Medizintourismus boomt weltweit Deutsche Hüften liegen im Trend
14.05.2012, 12:03 Uhr
Schönheitsoperationen werden eher nicht in Deutschland durchgeführt. Hierzulande werden vor allem Herzleiden, Krebs und Brüche behandelt.
(Foto: REUTERS)
Unterschiedliche Gesundheitssysteme und mehr Reisefreiheit machen weite Wege für Patienten interessant. 70.000 Menschen aus dem Ausland ließen sich 2011 in Deutschland operieren. Doch auch die deutschen Patienten reisen durch die Welt.
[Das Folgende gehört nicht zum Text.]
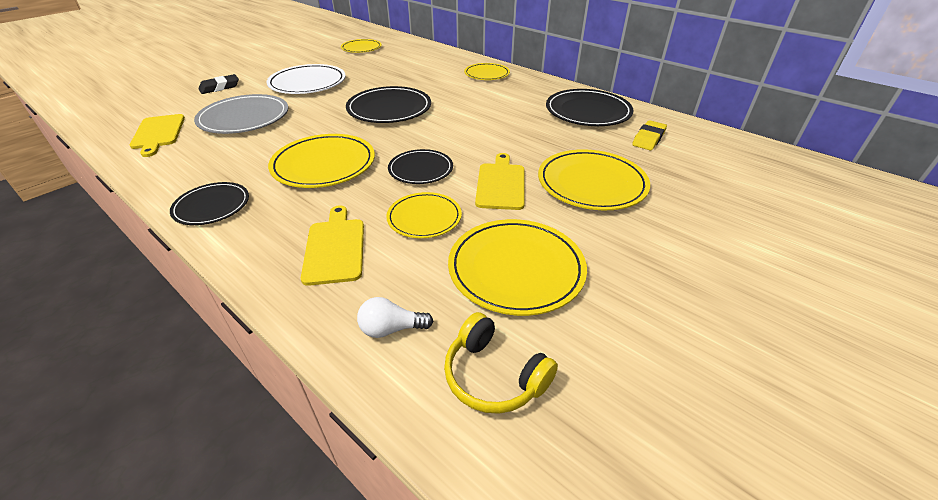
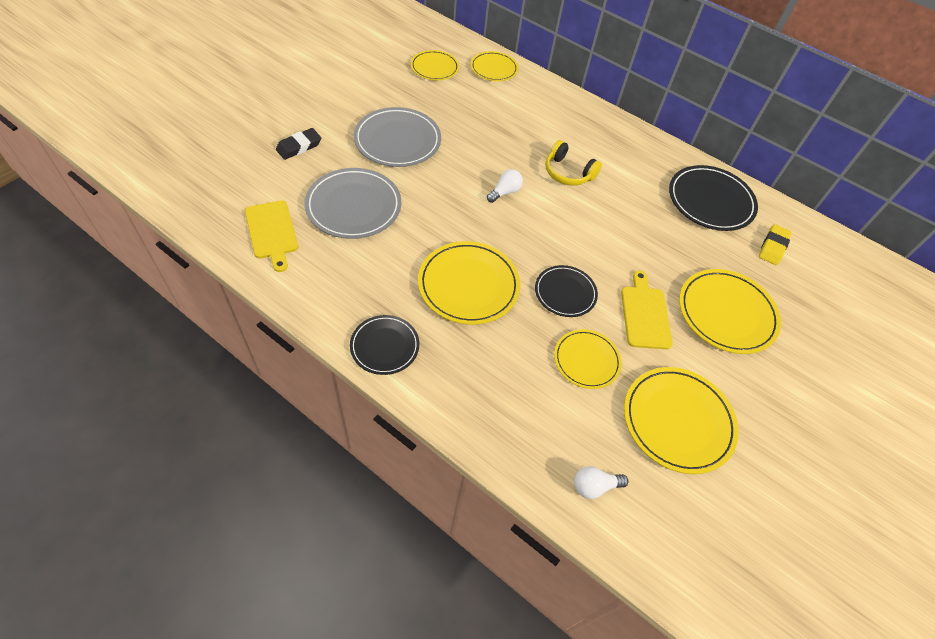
camera: 10 degrees left, 15 degrees up
(307, 83) = (397, 140): white plate -> grey plate
(335, 248) = (519, 399): yellow cutting board -> none
(389, 109) = (505, 192): black plate -> white light bulb
(487, 74) = (593, 128): yellow plate -> yellow plate (494, 68)
(494, 376) = (681, 527): yellow headphones -> yellow headphones (568, 172)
Während die Deutschen in erster Linie für ästhetische Operationen aus Kostengründen verstärkt ins Ausland reisen, kommen gleichzeitig immer mehr "Medizin-Touristen" aus anderen Ländern nach Deutschland. Dies geht aus dem aktuellen Report "Medical Tourism" der Organisation "Diplomatic Council" hervor. Die Studie untersucht die weltweiten Reiseströme aus medizinischen Gründen.
Allein im letzten Jahr fanden demnach über 70.000 "Reise-Patienten" aus 163 Ländern den Weg nach Deutschland. Als Hauptgründe für die Wahl Deutschlands nennt die Studie die zentrale Lage in Europa und die Mitgliedschaft in der Europäischen Union mit den damit verbundenen Reiseerleichterungen. Die meisten reisewilligen Patienten kamen aus den Niederlanden (11 Prozent), gefolgt von Frankreich (10 Prozent), Österreich (8 Prozent), Polen (8 Prozent) und Belgien (6 Prozent). Die Mehrzahl der "Medizin-Reisenden" unterzieht sich hierzulande kardiologischen, onkologischen oder orthopädischen Behandlungen.
Für die nächsten Jahre rechnet der DC-Report mit einer ansteigenden Einreisewelle nach Deutschland aus medizinischen Gründen. Vor allem neue Behandlungsmethoden und das Preis-Leistungsverhältnis sind im weltweiten Vergleich fast unschlagbar. So kostet etwa eine neue Hüfte in Costa Rica mehr als in Deutschland.
"Allerdings sind die hiesigen Kliniken noch zu wenig auf internationale Patienten eingestellt", moniert Dr. Bettina Horster vom "Diplomatic Council"."Die Wartezeiten sind häufig zu lang und der Komfort zu gering, um anspruchsvolle Patienten anzulocken. Vielen Kliniken mangelt es zudem schlichtweg an einer Ärzteschaft mit ausreichenden englischen Sprachkenntnissen. Auch den Bedürfnissen unterschiedlicher Religionen wird oftmals noch zu wenig Rechnung getragen."
Wie groß das Entwicklungspotenzial noch ist, zeigt der Vergleich mit anderen Ländern: Nach Jordanien beispielsweise reisten im letzten Jahr 250.000 "Medizin-Touristen", nach Singapur 600.000.